## ACTIVITY A
From the source extract, copy the passage starting with "Chromatin immunoprecipitation (ChIP)" and going on through "Abs (#1496; Epitomics).".
## ACTIVITY B
According to the source extract, how often was tumor size measured in the xenograft mice?

## SOURCE EXTRACT
+ + + +
Chromatin Immunoprecipitation

Chromatin immunoprecipitation (ChIP) was performed using the ChIP-IT express kit from Active Motif (Carlsbad, CA). Protein-DNA complexes were incubated with 3 μg of anti-CREB Abs (#1496; Epitomics).

Xenograft Mouse Model

HepG2 cells (5× 106) expressing shRNA or protein, as indicated, were subcutaneously (SC) injected into athymic nude mice (Bikai, Shanghai, China). Tumor size was measured every 6 days using a caliper, and tumor volume was calculated as 0.5 × L × W2, with L indicating length and W indicating width. Mice were euthanized at 45 days after injection.

Results

  1. Top of page
  2. Abstract
  3. Materials and Methods
  4. Results
  5. Discussion
  6. Acknowledgments
  7. References
  8. Supporting Information
Both YAP and CREB Are Critical for Cell Survival and Maintenance of Transformative Phenotype

We examined whether YAP and CREB were important for liver cancer cells. YAP- or CREB-specific shRNAs with high knockdown efficiency (Supporting Fig. 1) were used to silence expression in both Bel-7402 and HepG2 cells. We found that inhibition of either YAP or CREB decreased cell proliferation, compared to control, as measured by an MTT-based assay and Ki-67 immunostaining (Fig. 1A and data not shown). Furthermore, we found that both YAP and CREB knockdown impaired the ability of these cells to form colonies in soft agar (Fig. 1B), whereas they markedly increased apoptosis, as shown by increased caspase 3/7 activity and caspase 3 cleavage (Fig. 1C and data not shown).
+ + + +
## INFORMATION PROVIDED

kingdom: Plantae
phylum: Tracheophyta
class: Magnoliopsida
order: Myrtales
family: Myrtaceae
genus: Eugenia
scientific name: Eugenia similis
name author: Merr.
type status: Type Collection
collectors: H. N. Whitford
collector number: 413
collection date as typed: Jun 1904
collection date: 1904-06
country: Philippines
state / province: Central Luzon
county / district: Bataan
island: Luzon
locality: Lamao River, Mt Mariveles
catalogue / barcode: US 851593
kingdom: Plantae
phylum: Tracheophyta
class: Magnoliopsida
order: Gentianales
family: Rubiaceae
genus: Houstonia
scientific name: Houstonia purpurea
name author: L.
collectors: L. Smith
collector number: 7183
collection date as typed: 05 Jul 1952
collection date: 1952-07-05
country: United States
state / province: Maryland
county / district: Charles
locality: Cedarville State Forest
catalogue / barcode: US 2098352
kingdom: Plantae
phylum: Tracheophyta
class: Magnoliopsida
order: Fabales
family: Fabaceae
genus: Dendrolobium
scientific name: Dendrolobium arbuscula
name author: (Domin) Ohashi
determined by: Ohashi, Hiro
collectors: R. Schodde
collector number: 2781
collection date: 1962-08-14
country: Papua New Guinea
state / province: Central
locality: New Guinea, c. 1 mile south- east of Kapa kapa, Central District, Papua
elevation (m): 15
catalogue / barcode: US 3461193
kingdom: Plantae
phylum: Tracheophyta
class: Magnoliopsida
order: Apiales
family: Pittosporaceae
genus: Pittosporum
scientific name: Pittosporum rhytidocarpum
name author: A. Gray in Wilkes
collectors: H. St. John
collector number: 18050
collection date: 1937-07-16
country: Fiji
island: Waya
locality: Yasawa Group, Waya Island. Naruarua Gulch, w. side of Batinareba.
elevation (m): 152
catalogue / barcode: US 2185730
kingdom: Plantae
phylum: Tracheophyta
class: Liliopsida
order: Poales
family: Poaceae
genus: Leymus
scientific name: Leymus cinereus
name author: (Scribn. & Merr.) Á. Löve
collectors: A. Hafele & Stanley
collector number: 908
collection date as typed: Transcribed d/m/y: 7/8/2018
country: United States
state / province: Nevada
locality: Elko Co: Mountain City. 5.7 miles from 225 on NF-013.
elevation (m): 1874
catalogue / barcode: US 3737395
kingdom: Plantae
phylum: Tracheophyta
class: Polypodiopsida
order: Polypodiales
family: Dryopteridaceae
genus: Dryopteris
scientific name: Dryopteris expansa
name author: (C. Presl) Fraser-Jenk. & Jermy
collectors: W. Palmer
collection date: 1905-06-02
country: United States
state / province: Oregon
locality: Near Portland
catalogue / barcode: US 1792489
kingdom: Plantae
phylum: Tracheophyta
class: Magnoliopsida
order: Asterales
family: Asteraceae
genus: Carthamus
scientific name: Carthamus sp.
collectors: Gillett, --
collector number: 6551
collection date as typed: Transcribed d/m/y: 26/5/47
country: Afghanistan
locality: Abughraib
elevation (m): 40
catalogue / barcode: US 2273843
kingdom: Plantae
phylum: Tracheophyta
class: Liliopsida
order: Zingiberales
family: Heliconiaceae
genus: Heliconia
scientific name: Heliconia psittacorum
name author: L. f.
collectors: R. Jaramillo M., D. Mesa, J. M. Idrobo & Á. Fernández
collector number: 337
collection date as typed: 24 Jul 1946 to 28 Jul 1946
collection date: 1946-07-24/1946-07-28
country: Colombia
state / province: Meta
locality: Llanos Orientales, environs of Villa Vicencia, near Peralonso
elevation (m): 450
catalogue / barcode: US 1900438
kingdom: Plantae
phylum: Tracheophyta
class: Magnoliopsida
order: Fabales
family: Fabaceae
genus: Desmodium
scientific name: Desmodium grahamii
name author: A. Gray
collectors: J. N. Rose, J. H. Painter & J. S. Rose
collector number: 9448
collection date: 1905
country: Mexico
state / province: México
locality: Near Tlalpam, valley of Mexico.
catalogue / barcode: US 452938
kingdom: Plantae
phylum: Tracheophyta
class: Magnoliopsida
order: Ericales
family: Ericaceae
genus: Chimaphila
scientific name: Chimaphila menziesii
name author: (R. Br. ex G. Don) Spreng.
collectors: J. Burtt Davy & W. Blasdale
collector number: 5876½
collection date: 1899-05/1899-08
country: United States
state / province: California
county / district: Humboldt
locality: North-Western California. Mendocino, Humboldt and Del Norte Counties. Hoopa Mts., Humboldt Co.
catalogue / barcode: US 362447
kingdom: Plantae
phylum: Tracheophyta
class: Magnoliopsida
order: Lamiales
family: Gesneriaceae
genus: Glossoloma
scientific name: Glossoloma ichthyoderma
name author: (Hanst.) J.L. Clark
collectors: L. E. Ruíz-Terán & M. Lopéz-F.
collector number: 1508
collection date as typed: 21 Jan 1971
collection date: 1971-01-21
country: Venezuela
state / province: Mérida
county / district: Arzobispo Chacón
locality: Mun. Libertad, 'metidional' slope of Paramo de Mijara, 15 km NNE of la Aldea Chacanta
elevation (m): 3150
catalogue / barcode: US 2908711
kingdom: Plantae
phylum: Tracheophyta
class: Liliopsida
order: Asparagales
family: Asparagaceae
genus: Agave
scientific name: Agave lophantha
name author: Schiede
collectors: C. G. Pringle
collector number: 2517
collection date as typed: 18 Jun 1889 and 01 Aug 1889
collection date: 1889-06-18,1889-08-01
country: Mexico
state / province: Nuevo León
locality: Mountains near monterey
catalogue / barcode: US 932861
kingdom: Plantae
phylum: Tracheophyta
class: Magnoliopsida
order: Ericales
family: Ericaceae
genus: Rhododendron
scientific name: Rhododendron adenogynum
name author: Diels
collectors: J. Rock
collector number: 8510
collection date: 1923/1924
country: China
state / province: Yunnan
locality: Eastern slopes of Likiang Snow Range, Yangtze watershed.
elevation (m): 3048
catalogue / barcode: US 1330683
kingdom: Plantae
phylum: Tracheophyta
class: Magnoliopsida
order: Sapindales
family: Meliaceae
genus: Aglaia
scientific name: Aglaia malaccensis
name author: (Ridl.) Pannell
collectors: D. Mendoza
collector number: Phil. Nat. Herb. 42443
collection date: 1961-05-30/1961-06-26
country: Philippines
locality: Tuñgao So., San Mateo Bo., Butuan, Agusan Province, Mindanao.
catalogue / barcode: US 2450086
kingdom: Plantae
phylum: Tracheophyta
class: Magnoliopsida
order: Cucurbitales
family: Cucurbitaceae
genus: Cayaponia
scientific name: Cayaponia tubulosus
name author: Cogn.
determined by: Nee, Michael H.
+ + + +
## FINAL ANSWER A
Chromatin immunoprecipitation (ChIP) was performed using the ChIP-IT express kit from Active Motif (Carlsbad, CA). Protein-DNA complexes were incubated with 3 μg of anti-CREB Abs (#1496; Epitomics).

## FINAL ANSWER B
Every 6 days, using a caliper.